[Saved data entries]
━━━━━━━━━━━━━━━━
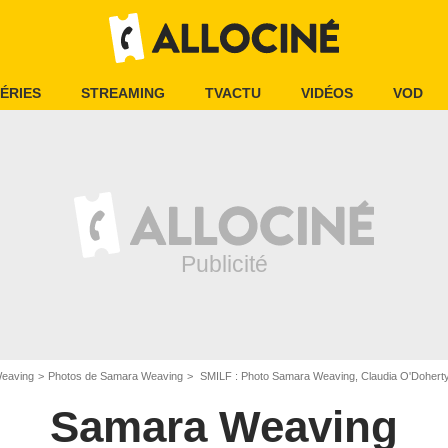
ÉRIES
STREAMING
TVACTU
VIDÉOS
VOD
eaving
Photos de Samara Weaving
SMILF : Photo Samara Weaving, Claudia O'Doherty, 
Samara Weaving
━━━━━━━━━━━━━━━━
• [Aim of the task] Please render each line of text in the listing above as a numbered list, skipping blank lines and leaving the pictures out.

• [Solved exercise]
1. ÉRIES
2. STREAMING
3. TVACTU
4. VIDÉOS
5. VOD
6. eaving
7. Photos de Samara Weaving
8. SMILF : Photo Samara Weaving, Claudia O'Doherty, 
9. Samara Weaving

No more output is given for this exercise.